Pop quiz for all you economy-watchers out there:  What are the current US levels of . . .

  1. Unemployment?
  2. CPI?
  3. Retail Sales?

The answers?  We don’t know.  Nobody knows. 

That’s because one of the side effects of the government shutdown is that the departments that collect and publish economic information have not been.  The Bureau of Labor Statistics (BLS), which publishes payroll numbers as well as two of the most widely-followed inflation measures, CPI and PPI,  was closed for the duration of the shutdown.  And the Bureau of Economic Analysis (BEA), which publishes GDP, personal income, and a variety of other data, was  also shuttered.

If you’re wondering what this means for the economy and markets, consider this: A month ago, all eyes were on the Federal Reserve, and all discussion was focused on when they would begin to taper their bond purchases and by how much.  Were enough jobs being created?  Were there signs of inflation on the horizon?  How strong is US growth, and is it sufficient to support removing accommodation?  Would the Fed move in December?  2014?

And then the US government shut down, and suddenly no one was talking about the Fed anymore.   All focus shifted to the impact of furloughed workers on economic growth, and when Congress might raise the debt ceiling, and whether the Treasury would default on its debt.

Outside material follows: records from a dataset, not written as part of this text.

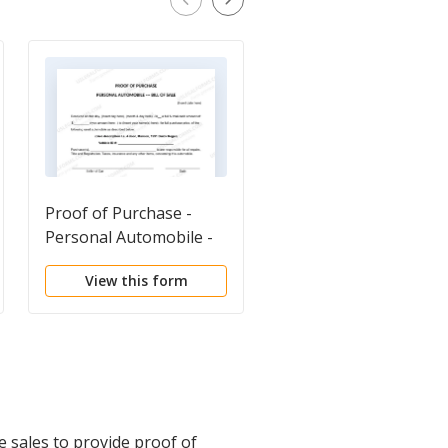
Proof of Purchase -
Odometer Statement
Personal Automobile -
Bill of Sale
View this form
View this form
e sales to provide proof of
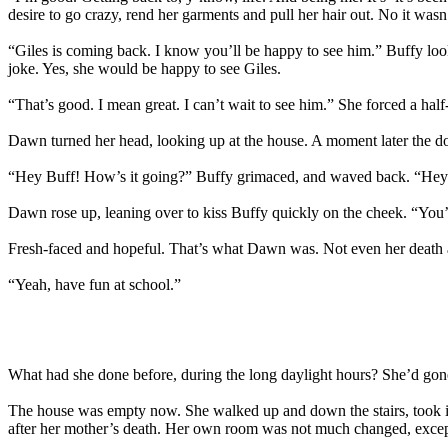
desire to go crazy, rend her garments and pull her hair out. No it was
“Giles is coming back. I know you’ll be happy to see him.” Buffy loo
joke. Yes, she would be happy to see Giles.
“That’s good. I mean great. I can’t wait to see him.” She forced a half
Dawn turned her head, looking up at the house. A moment later the d
“Hey Buff! How’s it going?” Buffy grimaced, and waved back. “Hey 
Dawn rose up, leaning over to kiss Buffy quickly on the cheek. “You
Fresh-faced and hopeful. That’s what Dawn was. Not even her death a
“Yeah, have fun at school.”
What had she done before, during the long daylight hours? She’d gone
The house was empty now. She walked up and down the stairs, took in
after her mother’s death. Her own room was not much changed, except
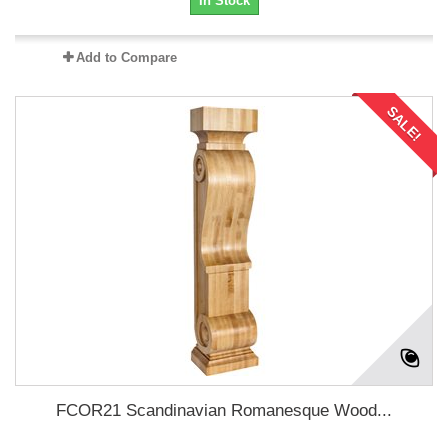
In Stock
Add to Compare
SALE!
FCOR21 Scandinavian Romanesque Wood...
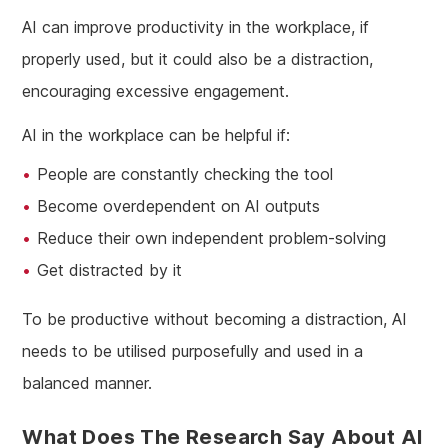
AI can improve productivity in the workplace, if
properly used, but it could also be a distraction,
encouraging excessive engagement.
AI in the workplace can be helpful if:
People are constantly checking the tool
Become overdependent on AI outputs
Reduce their own independent problem-solving
Get distracted by it
To be productive without becoming a distraction, AI
needs to be utilised purposefully and used in a
balanced manner.
What Does The Research Say About AI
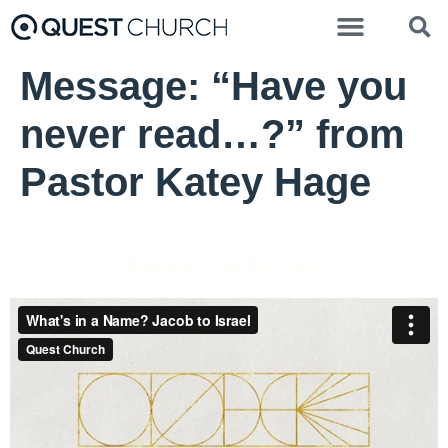
Message: “Have you
never read…?” from
Pastor Katey Hage
Pastor Aaron Cho - June 21, 2020
Jacob to Israel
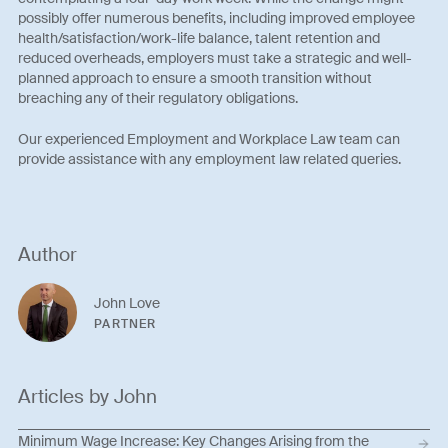
possibly offer numerous benefits, including improved employee
health/satisfaction/work-life balance, talent retention and
reduced overheads, employers must take a strategic and well-
planned approach to ensure a smooth transition without
breaching any of their regulatory obligations.
Our experienced Employment and Workplace Law team can
provide assistance with any employment law related queries.
Author
John Love
PARTNER
Articles by John
Minimum Wage Increase: Key Changes Arising from the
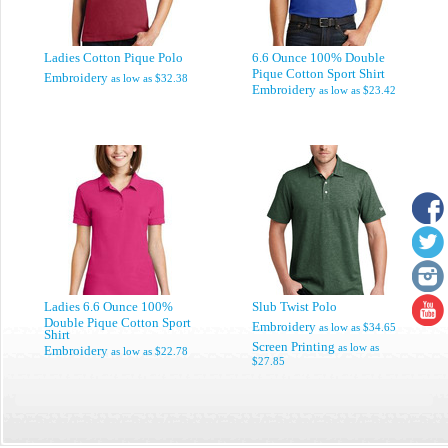
Ladies Cotton Pique Polo
6.6 Ounce 100% Double
Pique Cotton Sport Shirt
Embroidery
as low as
$32.38
Embroidery
as low as
$23.42
Ladies 6.6 Ounce 100%
Slub Twist Polo
Double Pique Cotton Sport
Embroidery
as low as
$34.65
Shirt
Screen Printing
as low as
Embroidery
as low as
$22.78
$27.85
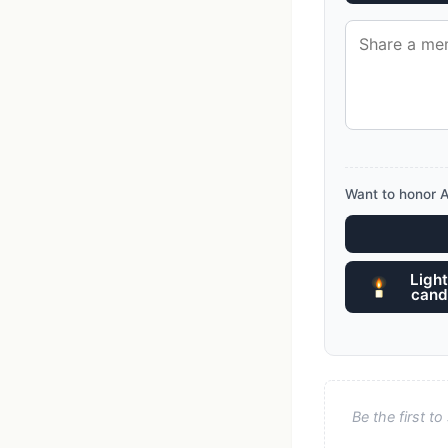
Want to honor 
Light
cand
Be the first 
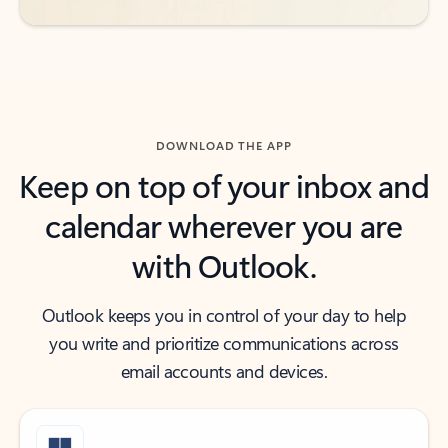
DOWNLOAD THE APP
Keep on top of your inbox and
calendar wherever you are
with Outlook.
Outlook keeps you in control of your day to help
you write and prioritize communications across
email accounts and devices.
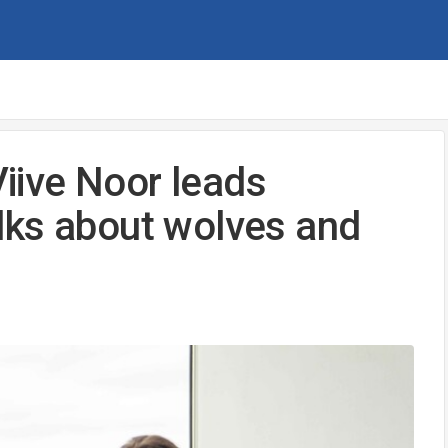
Viive Noor leads
lks about wolves and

But while the Fed discussion may have been temporarily moved to the back burner, it’s as important as ever in terms of influencing investment decisions.   The information vacuum created by the shutdown not only makes it very difficult for investors to see how the economy is doing, it makes it impossible to project the next move of the Federal Reserve.  For weeks we have been unable to observe growth, inflation, jobs and other metrics the Fed will use to assess when to taper their bond-buying program.